━━ SOURCE DATA

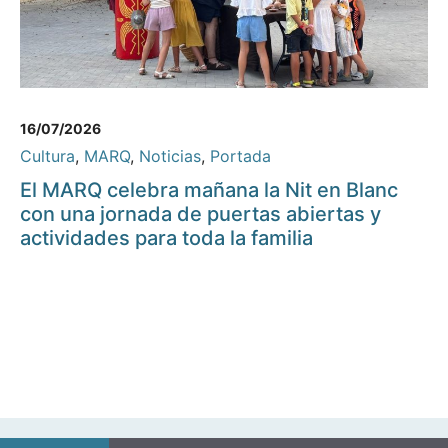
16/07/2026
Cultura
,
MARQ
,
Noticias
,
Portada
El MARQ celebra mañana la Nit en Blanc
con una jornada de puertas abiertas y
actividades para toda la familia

━━━━
━━ SOURCE DATA

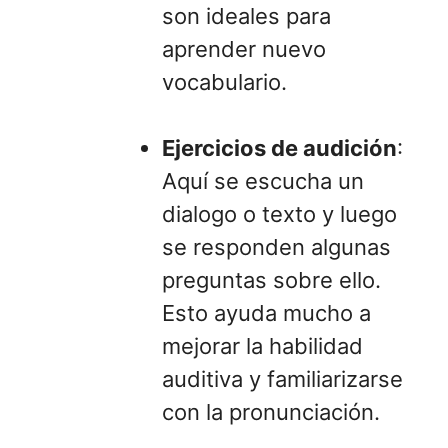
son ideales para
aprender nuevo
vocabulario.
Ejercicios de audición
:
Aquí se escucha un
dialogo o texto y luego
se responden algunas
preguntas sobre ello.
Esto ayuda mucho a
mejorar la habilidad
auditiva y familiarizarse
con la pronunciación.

━━━━
━━ SOURCE DATA

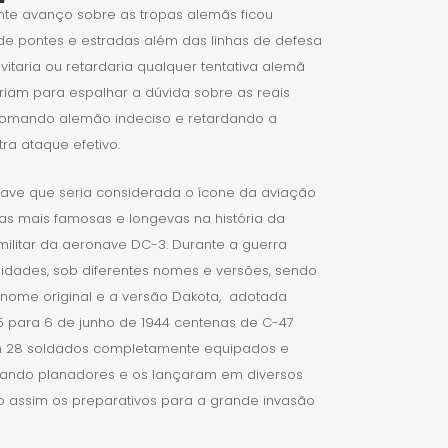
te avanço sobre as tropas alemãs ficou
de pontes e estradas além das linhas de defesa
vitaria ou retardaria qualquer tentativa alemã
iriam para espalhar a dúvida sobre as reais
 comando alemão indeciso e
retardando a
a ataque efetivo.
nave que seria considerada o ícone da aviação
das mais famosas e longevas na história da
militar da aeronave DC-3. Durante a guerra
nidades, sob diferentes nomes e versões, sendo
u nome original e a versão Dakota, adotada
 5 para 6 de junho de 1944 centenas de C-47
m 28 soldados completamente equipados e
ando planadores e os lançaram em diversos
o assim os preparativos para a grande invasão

━━━━

- _WHAT NEEDS TO BE DONE_
From the entries, copy every line in which the word "MARQ" occurs.

- _OUTPUT_
MARQ
El MARQ celebra mañana la Nit en Blanc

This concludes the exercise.